ENTRIES SHOWN >>
[Start of section]
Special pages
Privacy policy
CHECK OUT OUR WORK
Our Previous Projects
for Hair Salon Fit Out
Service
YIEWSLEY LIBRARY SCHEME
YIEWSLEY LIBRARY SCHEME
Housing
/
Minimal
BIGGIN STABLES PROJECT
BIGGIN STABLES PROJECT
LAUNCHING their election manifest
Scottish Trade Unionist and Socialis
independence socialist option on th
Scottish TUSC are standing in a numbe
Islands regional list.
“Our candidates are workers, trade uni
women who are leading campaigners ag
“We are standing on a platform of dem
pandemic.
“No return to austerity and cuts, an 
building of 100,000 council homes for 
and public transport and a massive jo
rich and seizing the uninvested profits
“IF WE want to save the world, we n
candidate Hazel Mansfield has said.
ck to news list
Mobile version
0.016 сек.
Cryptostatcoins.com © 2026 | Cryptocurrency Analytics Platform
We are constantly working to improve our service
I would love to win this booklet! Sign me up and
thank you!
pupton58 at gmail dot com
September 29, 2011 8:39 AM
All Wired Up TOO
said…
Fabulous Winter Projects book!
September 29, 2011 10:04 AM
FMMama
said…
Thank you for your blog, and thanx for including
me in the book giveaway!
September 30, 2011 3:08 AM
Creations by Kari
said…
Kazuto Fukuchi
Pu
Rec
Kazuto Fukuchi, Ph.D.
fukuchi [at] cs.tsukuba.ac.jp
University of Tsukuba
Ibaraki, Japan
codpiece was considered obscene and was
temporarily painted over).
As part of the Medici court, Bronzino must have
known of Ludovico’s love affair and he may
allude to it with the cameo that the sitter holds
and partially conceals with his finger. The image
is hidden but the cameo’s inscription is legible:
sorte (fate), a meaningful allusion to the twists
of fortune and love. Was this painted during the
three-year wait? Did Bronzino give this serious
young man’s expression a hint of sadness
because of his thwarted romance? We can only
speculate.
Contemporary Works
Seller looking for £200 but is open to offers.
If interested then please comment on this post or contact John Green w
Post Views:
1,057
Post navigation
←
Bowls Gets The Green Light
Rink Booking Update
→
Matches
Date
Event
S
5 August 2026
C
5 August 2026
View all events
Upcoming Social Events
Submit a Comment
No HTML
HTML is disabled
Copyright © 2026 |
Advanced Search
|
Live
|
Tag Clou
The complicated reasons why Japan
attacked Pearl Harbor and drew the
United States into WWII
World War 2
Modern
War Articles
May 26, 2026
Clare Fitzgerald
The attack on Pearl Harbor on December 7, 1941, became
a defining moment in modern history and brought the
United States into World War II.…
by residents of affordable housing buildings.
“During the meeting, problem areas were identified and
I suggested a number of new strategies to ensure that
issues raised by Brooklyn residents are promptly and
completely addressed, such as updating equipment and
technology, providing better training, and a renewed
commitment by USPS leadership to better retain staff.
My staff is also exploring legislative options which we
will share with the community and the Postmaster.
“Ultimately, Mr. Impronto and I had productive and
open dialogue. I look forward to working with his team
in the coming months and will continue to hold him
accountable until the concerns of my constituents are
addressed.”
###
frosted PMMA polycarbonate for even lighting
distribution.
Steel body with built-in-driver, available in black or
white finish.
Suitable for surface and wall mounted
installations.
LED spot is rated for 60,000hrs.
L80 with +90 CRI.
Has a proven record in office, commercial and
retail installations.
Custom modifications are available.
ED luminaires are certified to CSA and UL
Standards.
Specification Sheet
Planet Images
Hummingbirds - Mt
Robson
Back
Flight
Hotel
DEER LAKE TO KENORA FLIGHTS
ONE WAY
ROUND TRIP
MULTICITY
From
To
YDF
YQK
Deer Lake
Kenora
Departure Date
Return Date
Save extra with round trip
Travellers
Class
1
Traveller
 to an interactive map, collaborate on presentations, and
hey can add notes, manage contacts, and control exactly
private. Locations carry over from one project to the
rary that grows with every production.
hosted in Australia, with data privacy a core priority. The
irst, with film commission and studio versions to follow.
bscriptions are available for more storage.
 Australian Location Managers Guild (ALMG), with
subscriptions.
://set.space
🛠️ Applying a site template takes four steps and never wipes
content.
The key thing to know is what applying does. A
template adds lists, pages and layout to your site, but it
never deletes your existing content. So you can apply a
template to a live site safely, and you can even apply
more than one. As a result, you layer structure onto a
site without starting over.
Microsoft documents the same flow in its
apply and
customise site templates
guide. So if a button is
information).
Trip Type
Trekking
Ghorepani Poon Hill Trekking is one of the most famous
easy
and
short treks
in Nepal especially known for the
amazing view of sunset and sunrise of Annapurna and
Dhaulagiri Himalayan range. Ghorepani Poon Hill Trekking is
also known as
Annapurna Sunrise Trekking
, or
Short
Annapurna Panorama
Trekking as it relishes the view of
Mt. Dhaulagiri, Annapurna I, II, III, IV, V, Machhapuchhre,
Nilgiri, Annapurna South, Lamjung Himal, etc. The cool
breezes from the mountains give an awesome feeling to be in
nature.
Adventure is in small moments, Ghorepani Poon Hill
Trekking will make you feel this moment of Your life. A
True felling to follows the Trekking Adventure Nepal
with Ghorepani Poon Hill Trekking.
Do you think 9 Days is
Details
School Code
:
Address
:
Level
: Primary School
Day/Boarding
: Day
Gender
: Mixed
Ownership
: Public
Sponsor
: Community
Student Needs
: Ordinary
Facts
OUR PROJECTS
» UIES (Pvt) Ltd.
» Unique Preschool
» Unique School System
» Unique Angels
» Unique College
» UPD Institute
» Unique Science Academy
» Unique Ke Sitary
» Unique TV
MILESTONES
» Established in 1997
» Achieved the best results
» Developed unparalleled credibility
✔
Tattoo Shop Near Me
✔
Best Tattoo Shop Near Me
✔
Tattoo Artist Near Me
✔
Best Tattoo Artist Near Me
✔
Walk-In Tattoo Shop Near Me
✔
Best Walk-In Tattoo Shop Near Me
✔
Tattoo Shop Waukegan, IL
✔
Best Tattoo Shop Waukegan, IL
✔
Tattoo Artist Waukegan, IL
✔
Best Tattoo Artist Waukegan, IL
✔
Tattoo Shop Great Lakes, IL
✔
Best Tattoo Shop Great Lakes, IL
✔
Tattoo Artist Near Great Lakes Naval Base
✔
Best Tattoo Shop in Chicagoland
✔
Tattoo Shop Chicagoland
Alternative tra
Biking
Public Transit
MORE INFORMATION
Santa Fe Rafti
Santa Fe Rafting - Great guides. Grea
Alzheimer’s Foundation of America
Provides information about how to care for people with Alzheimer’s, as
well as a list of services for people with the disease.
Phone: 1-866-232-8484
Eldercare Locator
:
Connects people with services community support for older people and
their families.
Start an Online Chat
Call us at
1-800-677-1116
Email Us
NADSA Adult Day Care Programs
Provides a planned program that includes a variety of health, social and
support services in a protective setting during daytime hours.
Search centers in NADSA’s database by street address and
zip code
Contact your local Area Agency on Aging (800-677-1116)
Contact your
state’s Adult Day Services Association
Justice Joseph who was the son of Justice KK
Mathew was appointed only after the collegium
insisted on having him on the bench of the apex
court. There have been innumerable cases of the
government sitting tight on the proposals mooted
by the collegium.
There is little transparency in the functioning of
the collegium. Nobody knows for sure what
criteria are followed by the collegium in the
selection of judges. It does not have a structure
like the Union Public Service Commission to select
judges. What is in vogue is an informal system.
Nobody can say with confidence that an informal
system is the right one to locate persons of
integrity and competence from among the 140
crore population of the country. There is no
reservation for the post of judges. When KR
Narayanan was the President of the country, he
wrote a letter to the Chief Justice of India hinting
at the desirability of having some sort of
[End of section]
Each line from the top of the data, up to and including the line that contains "Islands regional list.", should be set down exactly.

Special pages
Privacy policy
CHECK OUT OUR WORK
Our Previous Projects
for Hair Salon Fit Out
Service
YIEWSLEY LIBRARY SCHEME
YIEWSLEY LIBRARY SCHEME
Housing
/
Minimal
BIGGIN STABLES PROJECT
BIGGIN STABLES PROJECT
LAUNCHING their election manifest
Scottish Trade Unionist and Socialis
independence socialist option on th
Scottish TUSC are standing in a numbe
Islands regional list.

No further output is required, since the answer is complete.